Funding was given to finance the hire of projection equipment for an Anti-cuts / Pro-libraries film: it was shown (as a flash mob) on Feb 2nd on the main entrance to the British Library. The film started as a protest about the closure of the local library in Taunton, but has become a rallying cry against all the threatened closures of libraries in the UK, attracting a large worldwide audience on YouTube, and screened at the TUC rally in Hyde Park in march 2011.
Funding was given to buy books for local schoolchildren to accompany visits by Childrens’ Authors into schools in East London. Part of a bigger festival, The Big Write, organized by Discover, it features over 65 events and engages more than 2,000 people.
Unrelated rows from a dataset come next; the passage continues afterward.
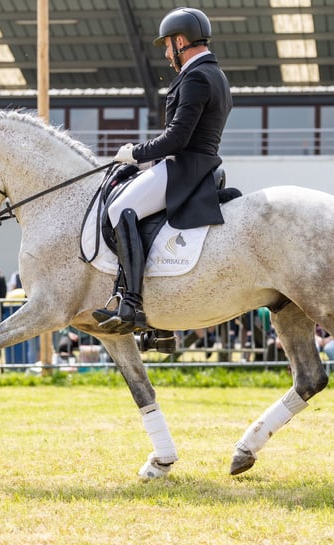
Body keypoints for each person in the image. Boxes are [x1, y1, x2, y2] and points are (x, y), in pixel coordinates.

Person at [92, 7, 233, 334]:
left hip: (185, 167)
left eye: (169, 46)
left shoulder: (196, 77)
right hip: (200, 164)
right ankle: (163, 326)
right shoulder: (216, 74)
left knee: (118, 208)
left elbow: (177, 138)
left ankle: (132, 303)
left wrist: (134, 153)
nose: (168, 55)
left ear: (181, 41)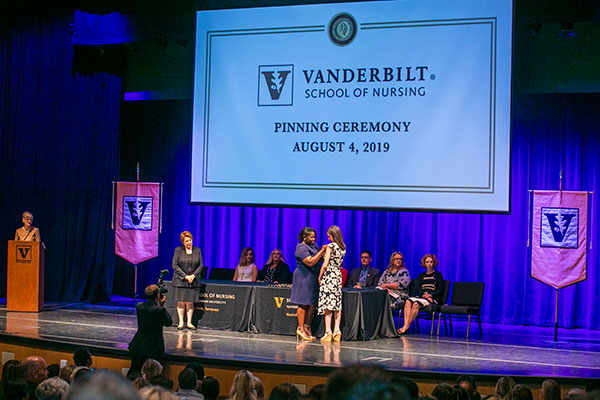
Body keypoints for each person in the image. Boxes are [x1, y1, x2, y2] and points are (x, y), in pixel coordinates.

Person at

Funding was given to support the work of First Story: their stated aim is to support and inspire creativity in secondary schools. They pay for authors to run weekly after-school creative-writing workshops. At the end of the workshops, a professionally produced anthology is produced and a book launch event is held in each school in celebration. From Sept 2010, there were 23 residencies under way in schools in London, Nottingham and Oxford. The trust grant is to help establish a reading forum/on-line book group supporting the work done in schools by First Story.
The Siobhan Dowd Trust’s first grant was to Booktrust to launch the pilot programme Letterbox Club Green, aimed at improving the educational outlook for looked-after children in the early years of secondary school. The pilot involves 60 children from 12 local authorities across England, Wales and Northern Ireland. The (bright green) parcel‘s contents have been specially developed to suit the needs of 11-13 year olds, and includes a number of specially selected fiction and non-fiction titles plus stationary so the recipients can hopefully get writing themselves.